━━ MATERIAL PROVIDED
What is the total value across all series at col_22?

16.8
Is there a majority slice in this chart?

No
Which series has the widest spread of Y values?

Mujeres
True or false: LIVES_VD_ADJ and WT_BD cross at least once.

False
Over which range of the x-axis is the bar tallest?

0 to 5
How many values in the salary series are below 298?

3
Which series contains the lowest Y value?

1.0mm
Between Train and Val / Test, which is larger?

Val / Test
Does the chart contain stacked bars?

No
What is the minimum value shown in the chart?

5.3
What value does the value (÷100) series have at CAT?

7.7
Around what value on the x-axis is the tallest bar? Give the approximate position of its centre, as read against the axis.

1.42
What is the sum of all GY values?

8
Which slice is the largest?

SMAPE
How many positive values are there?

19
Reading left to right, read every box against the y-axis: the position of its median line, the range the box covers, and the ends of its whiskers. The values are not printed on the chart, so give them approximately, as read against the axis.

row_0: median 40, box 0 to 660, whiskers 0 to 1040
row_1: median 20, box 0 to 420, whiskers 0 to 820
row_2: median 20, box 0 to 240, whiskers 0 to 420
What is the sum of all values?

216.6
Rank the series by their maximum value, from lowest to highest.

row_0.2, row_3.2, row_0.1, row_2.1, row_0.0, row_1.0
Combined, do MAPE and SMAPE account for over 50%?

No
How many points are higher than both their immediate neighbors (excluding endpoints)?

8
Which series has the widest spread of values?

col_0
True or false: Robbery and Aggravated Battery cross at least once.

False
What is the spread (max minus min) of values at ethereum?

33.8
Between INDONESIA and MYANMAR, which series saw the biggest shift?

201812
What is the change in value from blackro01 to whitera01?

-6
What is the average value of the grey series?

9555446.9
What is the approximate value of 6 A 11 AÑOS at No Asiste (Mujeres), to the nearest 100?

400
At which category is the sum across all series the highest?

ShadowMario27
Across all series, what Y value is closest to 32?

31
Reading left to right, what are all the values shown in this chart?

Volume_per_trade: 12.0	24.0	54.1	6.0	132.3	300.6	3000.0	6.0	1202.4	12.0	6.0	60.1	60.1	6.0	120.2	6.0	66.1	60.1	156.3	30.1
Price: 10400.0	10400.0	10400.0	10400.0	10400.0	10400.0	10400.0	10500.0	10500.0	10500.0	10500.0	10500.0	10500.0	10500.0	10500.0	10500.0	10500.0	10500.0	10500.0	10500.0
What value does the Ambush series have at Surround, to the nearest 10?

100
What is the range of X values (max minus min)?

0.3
━━━━
▶ _PROBLEM REQUIREMENTS_: Put every line of the records above into a JSON list of strings, with one string per line and blank lines left out.

▶ _EXERCISE RESULT_:
[
  "What is the total value across all series at col_22?",
  "16.8",
  "Is there a majority slice in this chart?",
  "No",
  "Which series has the widest spread of Y values?",
  "Mujeres",
  "True or false: LIVES_VD_ADJ and WT_BD cross at least once.",
  "False",
  "Over which range of the x-axis is the bar tallest?",
  "0 to 5",
  "How many values in the salary series are below 298?",
  "3",
  "Which series contains the lowest Y value?",
  "1.0mm",
  "Between Train and Val / Test, which is larger?",
  "Val / Test",
  "Does the chart contain stacked bars?",
  "No",
  "What is the minimum value shown in the chart?",
  "5.3",
  "What value does the value (÷100) series have at CAT?",
  "7.7",
  "Around what value on the x-axis is the tallest bar? Give the approximate position of its centre, as read against the axis.",
  "1.42",
  "What is the sum of all GY values?",
  "8",
  "Which slice is the largest?",
  "SMAPE",
  "How many positive values are there?",
  "19",
  "Reading left to right, read every box against the y-axis: the position of its median line, the range the box covers, and the ends of its whiskers. The values are not printed on the chart, so give them approximately, as read against the axis.",
  "row_0: median 40, box 0 to 660, whiskers 0 to 1040",
  "row_1: median 20, box 0 to 420, whiskers 0 to 820",
  "row_2: median 20, box 0 to 240, whiskers 0 to 420",
  "What is the sum of all values?",
  "216.6",
  "Rank the series by their maximum value, from lowest to highest.",
  "row_0.2, row_3.2, row_0.1, row_2.1, row_0.0, row_1.0",
  "Combined, do MAPE and SMAPE account for over 50%?",
  "No",
  "How many points are higher than both their immediate neighbors (excluding endpoints)?",
  "8",
  "Which series has the widest spread of values?",
  "col_0",
  "True or false: Robbery and Aggravated Battery cross at least once.",
  "False",
  "What is the spread (max minus min) of values at ethereum?",
  "33.8",
  "Between INDONESIA and MYANMAR, which series saw the biggest shift?",
  "201812",
  "What is the change in value from blackro01 to whitera01?",
  "-6",
  "What is the average value of the grey series?",
  "9555446.9",
  "What is the approximate value of 6 A 11 AÑOS at No Asiste (Mujeres), to the nearest 100?",
  "400",
  "At which category is the sum across all series the highest?",
  "ShadowMario27",
  "Across all series, what Y value is closest to 32?",
  "31",
  "Reading left to right, what are all the values shown in this chart?",
  "Volume_per_trade: 12.0\t24.0\t54.1\t6.0\t132.3\t300.6\t3000.0\t6.0\t1202.4\t12.0\t6.0\t60.1\t60.1\t6.0\t120.2\t6.0\t66.1\t60.1\t156.3\t30.1",
  "Price: 10400.0\t10400.0\t10400.0\t10400.0\t10400.0\t10400.0\t10400.0\t10500.0\t10500.0\t10500.0\t10500.0\t10500.0\t10500.0\t10500.0\t10500.0\t10500.0\t10500.0\t10500.0\t10500.0\t10500.0",
  "What value does the Ambush series have at Surround, to the nearest 10?",
  "100",
  "What is the range of X values (max minus min)?",
  "0.3"
]